While irregular expenditure remains high, it was down to R25.9bn in 2017/2018, compared with R29.7bn in 2016/2017. 

The amendment of the Public Audit Act, giving teeth to the auditor-general’s office, only took effect in April. In the 2018/2019 audit, the auditor-general will be allowed to take action once a material irregularity has been identified.
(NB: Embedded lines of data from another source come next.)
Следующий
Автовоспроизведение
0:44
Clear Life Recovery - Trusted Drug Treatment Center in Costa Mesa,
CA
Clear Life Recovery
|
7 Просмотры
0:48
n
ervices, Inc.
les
Municipal officials will soon be held responsible and liable for such transgressions.

During his reply in the debate on his state of the nation address on Wednesday, President Cyril Ramaphosa said the deterioration in accountability is “concerning”.  

“In local government, as in all parts of the state, where systems fail, there must be accountability,” Ramaphosa said. 

He said interventions such as the National Clean Audit Task Team under the Hawks shows that the government is “serious about cleaning up our municipalities so they can fulfil their primary mandate — not to adjudicate tenders, but to deliver services to our people”.